DESCRIÇÃO DA TAREFA: Segundo o resumo sobre a urbanização da Favela Tamarutaca, com quem foram realizadas as entrevistas coletivas do estudo de caso? Responda em uma frase, por favor.

TRECHO DO DOCUMENTO:
= = = =
TAMARUTACA: URBANIZAÇÃO E TRATAMENTO DA

PRECARIEDADE HABITACIONAL 1

Matheus Graciosi Pinto (Universidade Federal do ABC) - [email protected]

RESUMO

Este trabalho trata da urbanização da Favela Tamarutaca localizada no Município de

Santo André, que integra a Região do Grande ABC e Região Metropolitana de São Paulo.

Registra a metodologia de intervenção em favelas construída pelo Município na década

de 90 e discute, por meio do estudo de caso da Favela Tamarutaca, sua evolução, avanços

e limitações. Especial ênfase foi dada ao tratamento da precariedade da unidade

habitacional e ao período inicial de construção da política municipal de urbanização de

favelas. Para realização deste estudo de caso foram realizadas entrevistas coletivas com

técnicos que participaram da urbanização da favela ao longo das últimas três décadas. As

entrevistas permitiram recuperar a memória do processo de intervenção e captar as

diferentes e complementares visões do processo.
= = = =
BLOCO DE DADOS:

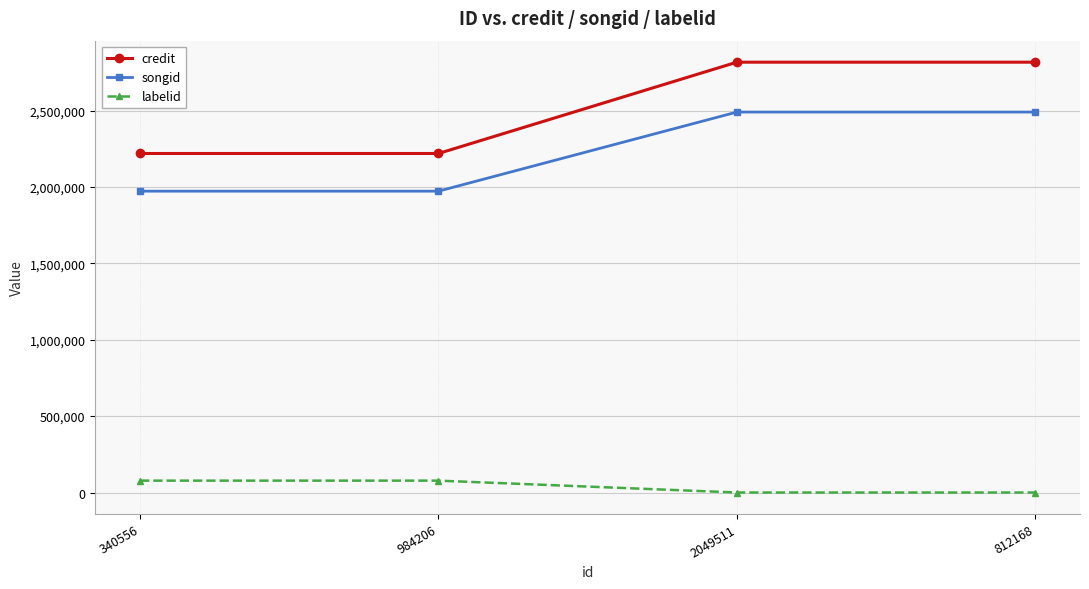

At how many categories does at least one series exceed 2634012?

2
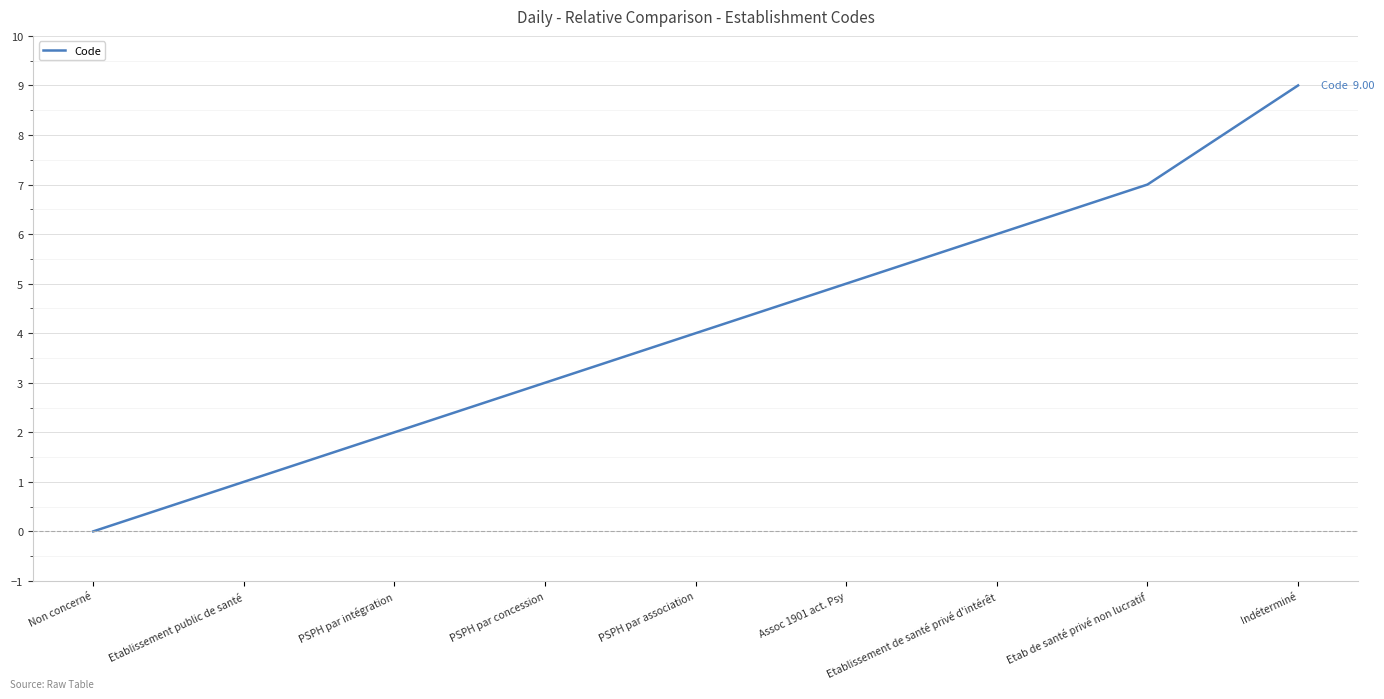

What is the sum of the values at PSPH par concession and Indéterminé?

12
= = = =
SOLUÇÃO ABAIXO: Com técnicos que participaram da urbanização da favela ao longo das últimas três décadas.